1. Jeremy Hunt
After unilaterally imposing last year’s contract and hinting heavily that GPs should take back responsibility for out-of-hours care, Jeremy Hunt was dangerously close to becoming the most reviled health secretary of all time.
But he commands some grudging respect from our panel after his adept handling of this year’s contract negotiations, having deftly crafted a deal that allowed both the Department of Health and the GPC to claim success. As our panel put it, ‘he certainly has a way with the public’.
But don’t unpin his photo from your dartboard just yet.
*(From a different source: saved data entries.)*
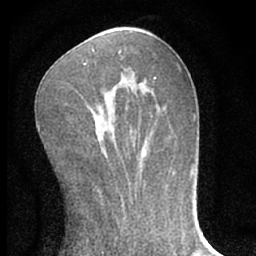
Breast MRI (dynamic contrast-enhanced), one axial slice. Cropped to one breast. Dynamic contrast-enhanced series, time point 2 of 7 at this slice position (early post-contrast). 1.5 T. TE 3.1 ms, TR 6.3 ms. 2.4 mm slice thickness. 256 × 256 image matrix, field of view 135 × 135 mm. Female patient.
Annotated regions visible in this slice (semi-automatically segmented with operator editing):
- enhancing-tissue mask used for the functional tumour volume (all voxels passing the contrast-enhancement thresholds inside the analysis volume; usually the tumour): bounding box <84,54,119,65> (left, top, right, bottom; pixels)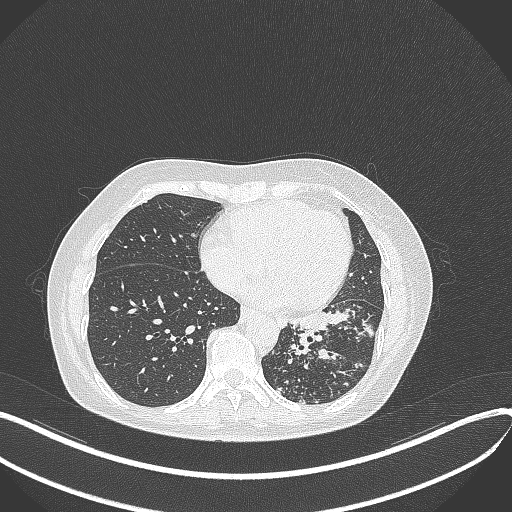
Chest CT, one axial slice; slice 147 of 429 in the series (ordered by position); reconstruction kernel B70f; lung window (W 1500 / L -600 HU); 1 mm slice thickness; 512 × 512 image matrix, field of view 400 × 400 mm. Patient: female, 63 years. From the clinical record (not read from this slice): clinical TNM (as recorded): T1b N0 M0; histopathological grade: G2-3.
Outlined on this slice (bounding box drawn by a radiologist):
- lung tumour (recorded histology: adenocarcinoma): bounding box <282,301,374,337> (left, top, right, bottom; pixels)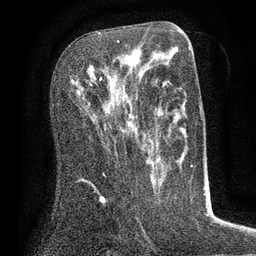
Breast MRI (dynamic contrast-enhanced), one axial slice; slice 38 of 80 in the series (ordered by position); cropped to one breast; dynamic contrast-enhanced series, time point 2 of 7 at this slice position (early post-contrast); 3 T; TE 2.1 ms, TR 5 ms; 2 mm slice thickness; 256 × 256 image matrix, field of view 160 × 160 mm. Female patient.
Outlined on this slice (semi-automatically segmented with operator editing):
- enhancing-tissue mask used for the functional tumour volume (all voxels passing the contrast-enhancement thresholds inside the analysis volume; usually the tumour): bounding box <90,40,131,125> (left, top, right, bottom; pixels)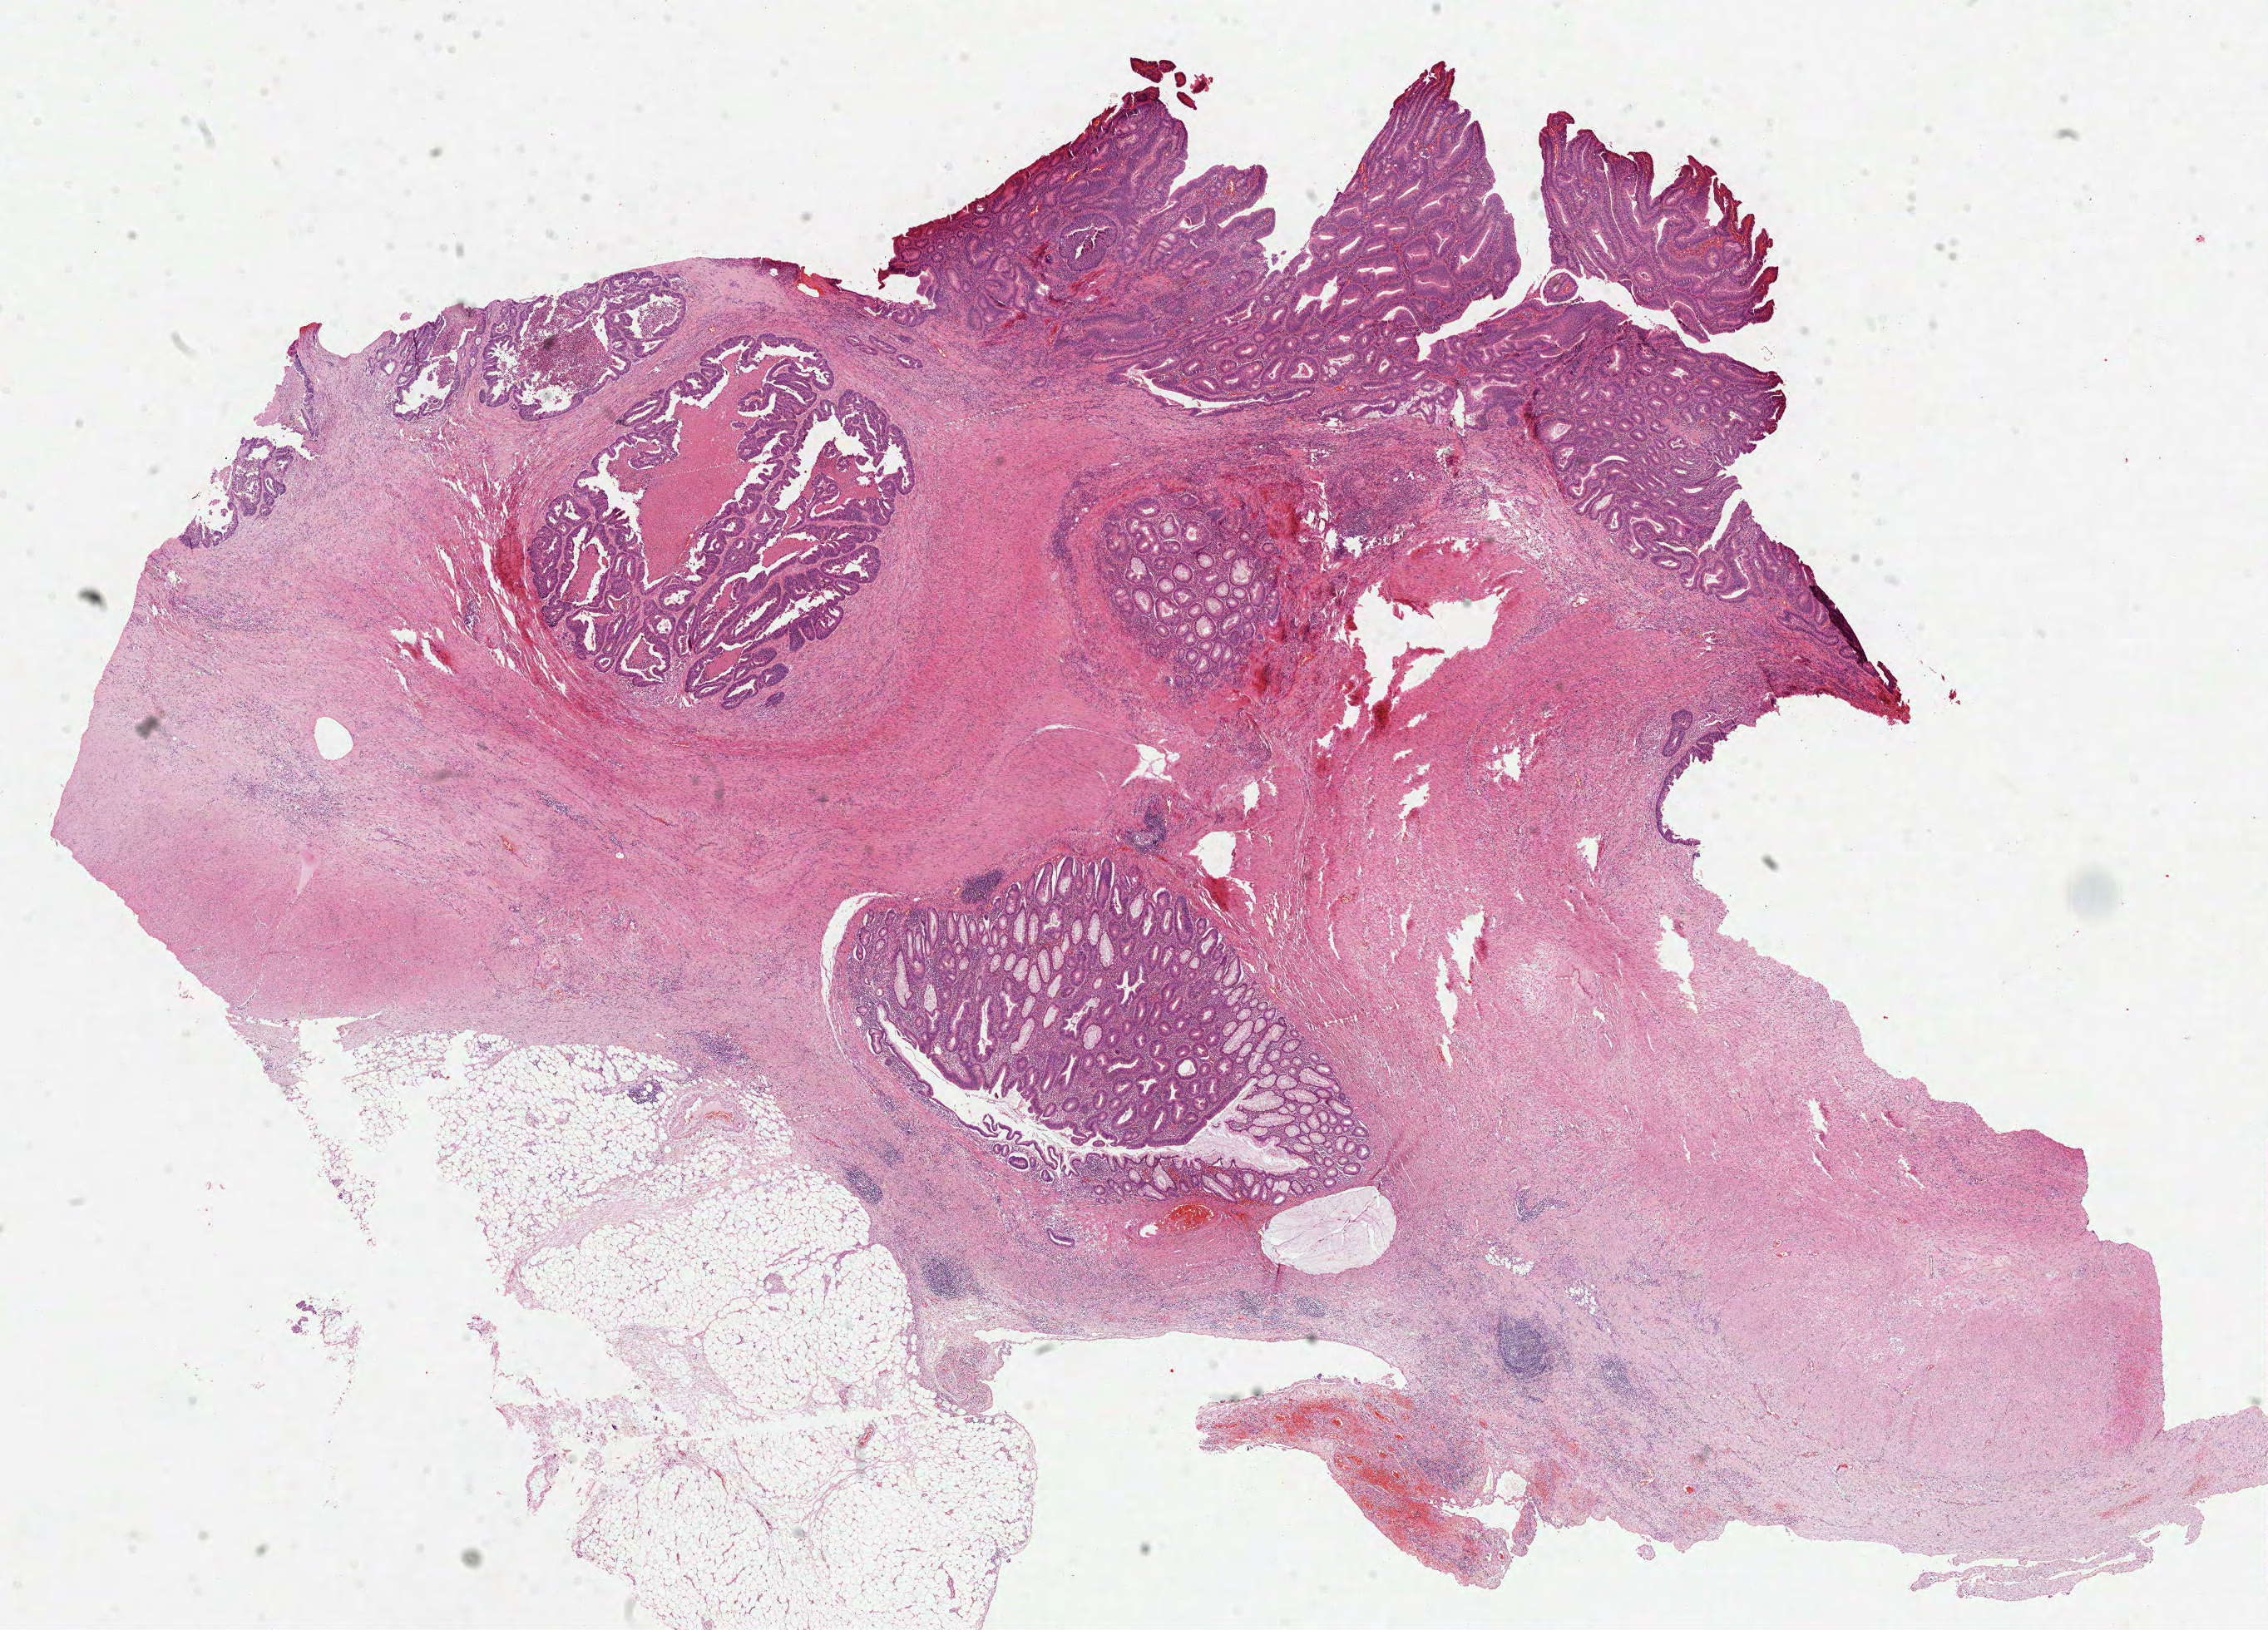
Whole-slide histology image, H&E-stained, a low-resolution overview of the entire scanned area, about 22.0 x 15.8 mm. FFPE section. Rectum, primary tumour sample. Female patient; age at initial diagnosis 77 years.
Lymph nodes positive (case pathology): 0 of 3 examined. Histologic diagnosis: Adenocarcinoma in tubulovillous adenoma.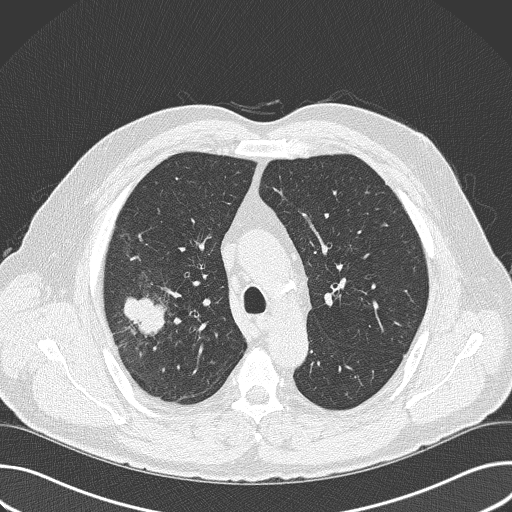
Chest CT (low-dose screening protocol), one axial image. Baseline annual screen. Lung window (W 1500 / L -600 HU). 2 mm slice thickness. Slice 114 of 157 in the series. 512 × 512 image matrix, field of view 380 × 380 mm. Male, age 56 years at enrolment. Current smoker at enrolment.
Expert reader's lesion annotation, box from (x=84, y=269) to (x=190, y=380) px. Reader record for this screening exam (exam-level; its link to the box is not recorded): non-calcified nodule or mass ≥4 mm, right upper lobe, 6 × 5 mm, spiculated (stellate) margins, soft tissue attenuation.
He also green-lighted a funding uplift for GPs of only 0.28% and appears to be sitting back while scores of practices reach the brink of closure.
He has revealed plans this year to ‘name and shame’ GP practices over their cancer referral rates – and this is only the beginning of his ‘transparency agenda’.
He also is pushing ahead with pilots of the Prime Minister’s pet project of seven-day GP opening, recently expanding them to cover 20 areas, despite warnings that practices are struggling to cope during regular hours.
Whether you agree with his policies or not, you can’t deny that he is a consummate politician and this may be his saving grace.
If David Cameron loses the next election then the ultra-ambitious Mr Hunt is likely to be among the first in line to bid for his job. GPs will not be sad to see him go.